**Tarefas:**
a) Responda, com base no texto sobre sementes de coentro:
(i) Segundo o texto, como se usa a semente de coentro verde no norte de Minas?
(ii) Em que parte do fruto do coentro estão todo o aroma e o sabor?
(iii) Em geral, por quantos dias os grãos fermentam fora da geladeira?
b) Transcreva fielmente o trecho do texto sobre sementes de coentro que começa em "Claro que quis" e termina em "fica outra coisa.".
c) Redija a continuação do texto sobre sementes de coentro a partir do ponto em que ele termina.

**Trecho:**
++++++++++

O mais comum é a gente encontrar as sementes já secas. Se não tiver a sorte de achar as frescas na feira, pode plantar coentro, esperar dar flores e, então, as sementes. Depois de colhidas, elas se conservam ainda verdes uns dias num vaso com água ou na geladeira. Quando começarem a mudar de cor, deixe-as secarem, em um local sombreado e aí você terá uma nova especiaria (ou sementes para mais pés da erva)! Aliás, digo sementes de coentro aqui para usar o termo popular, mas, na verdade, esse é o fruto do coentro e todo o aroma e sabor estão na casca que envolve a semente.
Claro que quis saber como eles usam a semente de coentro verde lá no norte de Minas e a resposta foi unânime: socada no pilão com alho. Para tudo: refogar o feijão, a verdura, o frango da roça. Sabidos eles. Eu gosto muito de usá-las com peixes e frutos do mar, em moquecas (na moquequinha de siri é um sucesso), em curries e até no ceviche, que fica bem refrescante. São ótimas também em molhos (experimente no pesto), marinadas, vinagretes e conservas. A gremolata (aquele tempero italiano com salsinha, alho e sal) com sementes de coentro frescas e raspas de limão fica outra coisa.
Como geralmente compro maços e maços de semente fresca de coentro quando acho na feira, não consigo dar conta de tudo de uma vez só. Uma parte uso fresca, outra deixo secar — um pouco para plantar e outro tanto para usar como especiaria, par perfeito do cominho. Mas também adoro fermentar os grãos frescos para conservá-los por mais tempo — e ganhar um novo sabor. Eles desenvolvem uma acidez mais complexa que finaliza bem qualquer prato com peixes e frutos do mar, além de arrozes, relishes e molhos. Fazer é simples e vale por uma terapia: só precisa de um pouco de tempo e sossego para debulhar as sementes. Depois disso, é pá-pum: misture a salmoura e deixe fermentar. O tempo de fermentação é variável (quanto mais calor, por exemplo, mais rápido fermenta), mas, em geral, eu deixo entre 4 e 7 dias fora da geladeira e depois refrigero e vou consumindo aos poucos, dura uma eternidade.

++++++++++

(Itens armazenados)

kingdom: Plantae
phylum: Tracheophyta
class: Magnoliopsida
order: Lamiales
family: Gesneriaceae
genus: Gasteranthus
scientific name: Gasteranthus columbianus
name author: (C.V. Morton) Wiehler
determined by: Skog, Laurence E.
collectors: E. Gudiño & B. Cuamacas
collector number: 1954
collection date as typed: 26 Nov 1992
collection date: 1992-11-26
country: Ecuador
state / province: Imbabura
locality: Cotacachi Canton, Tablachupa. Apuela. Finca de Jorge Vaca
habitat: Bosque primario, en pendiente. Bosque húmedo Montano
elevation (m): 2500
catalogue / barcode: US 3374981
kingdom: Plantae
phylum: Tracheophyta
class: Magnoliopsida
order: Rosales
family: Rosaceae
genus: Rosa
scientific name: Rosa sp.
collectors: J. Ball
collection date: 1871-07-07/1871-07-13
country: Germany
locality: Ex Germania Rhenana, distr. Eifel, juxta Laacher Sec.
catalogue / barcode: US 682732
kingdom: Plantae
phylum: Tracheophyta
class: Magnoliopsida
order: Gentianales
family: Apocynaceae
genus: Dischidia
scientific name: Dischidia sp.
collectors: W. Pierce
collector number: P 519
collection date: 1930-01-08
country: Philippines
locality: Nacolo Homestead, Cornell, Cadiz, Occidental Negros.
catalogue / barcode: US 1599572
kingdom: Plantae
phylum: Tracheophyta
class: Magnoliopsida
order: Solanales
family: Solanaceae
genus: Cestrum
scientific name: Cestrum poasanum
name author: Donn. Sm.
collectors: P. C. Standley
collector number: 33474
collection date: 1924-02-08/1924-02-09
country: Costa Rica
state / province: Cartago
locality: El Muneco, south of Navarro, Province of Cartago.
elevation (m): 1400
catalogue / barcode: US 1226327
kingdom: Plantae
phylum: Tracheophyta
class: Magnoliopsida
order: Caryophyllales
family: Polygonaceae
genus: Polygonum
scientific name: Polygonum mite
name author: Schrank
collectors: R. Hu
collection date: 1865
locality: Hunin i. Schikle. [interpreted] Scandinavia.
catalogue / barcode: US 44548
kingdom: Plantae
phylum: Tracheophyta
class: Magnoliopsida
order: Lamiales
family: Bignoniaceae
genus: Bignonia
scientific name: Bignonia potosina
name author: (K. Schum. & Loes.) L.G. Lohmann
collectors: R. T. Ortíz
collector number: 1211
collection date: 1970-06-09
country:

++++++++++

**Respostas numeradas:**
a)
(i) Socada no pilão com alho.
(ii) Na casca que envolve a semente.
(iii) Entre 4 e 7 dias.

b)
Claro que quis saber como eles usam a semente de coentro verde lá no norte de Minas e a resposta foi unânime: socada no pilão com alho. Para tudo: refogar o feijão, a verdura, o frango da roça. Sabidos eles. Eu gosto muito de usá-las com peixes e frutos do mar, em moquecas (na moquequinha de siri é um sucesso), em curries e até no ceviche, que fica bem refrescante. São ótimas também em molhos (experimente no pesto), marinadas, vinagretes e conservas. A gremolata (aquele tempero italiano com salsinha, alho e sal) com sementes de coentro frescas e raspas de limão fica outra coisa.

c)
Fermentar, assim como viajar, é abraçar o desconhecido. A gente nunca controla o resultado completo da experiência. Mas, duas coisas são certas. Fermentadas, as sementes de coentro perdem o verde vibrante e ganham uma cor mais sólida, um verde azeitona. E, na boca, a acidez se transforma — para mim, lembra um pouco a mistura de alcaparras com limão. Espero que, assim como eu, você se apaixone pelo inesperado, pelo novo sabor do coentro e deseje completar seus pratos com mais esta camada de interessância. Para já ajudar, algumas ideias são usar as sementes fermentadas no vinagrete, sobre um aioli ou maionese, por cima de um arroz de frutos do mar, com vegetais assados, sobre tomates frescos e maduros, com tortilhas e guacamole e até no sushi. Aqui, como na estrada, o roteiro é só um caminho, o bom mesmo é surpreender dos sentidos.
Sementes verdes de coentro fermentadas
Equipment
- 1 vidro esterilizado
Ingredients
- 1 xícara de sementes verdes de coentro
- 400 ml de água filtrada (melhor se for sem cloro)
- 2 colheres (chá) de sal marinho
Instructions
- Coloque as sementes de coentro em um vidro esterilizado.
- Em outro pote, adicione o sal na água e misture até dissolver bem.
- Cubra as sementes com a salmoura, deixando livres pelo menos dois dedos da borda do vidro.
- Se puder, use uma folha de uva ou de repolho sobre a salmoura, para garantir que as sementes de coentro fiquem afundadas.
- Tampe o pote e o mantenha em um local fresco e arejado, fora da geladeira, por 4 a 7 dias para fermentar.
- Depois refrigere. Dura cerca de 6 meses.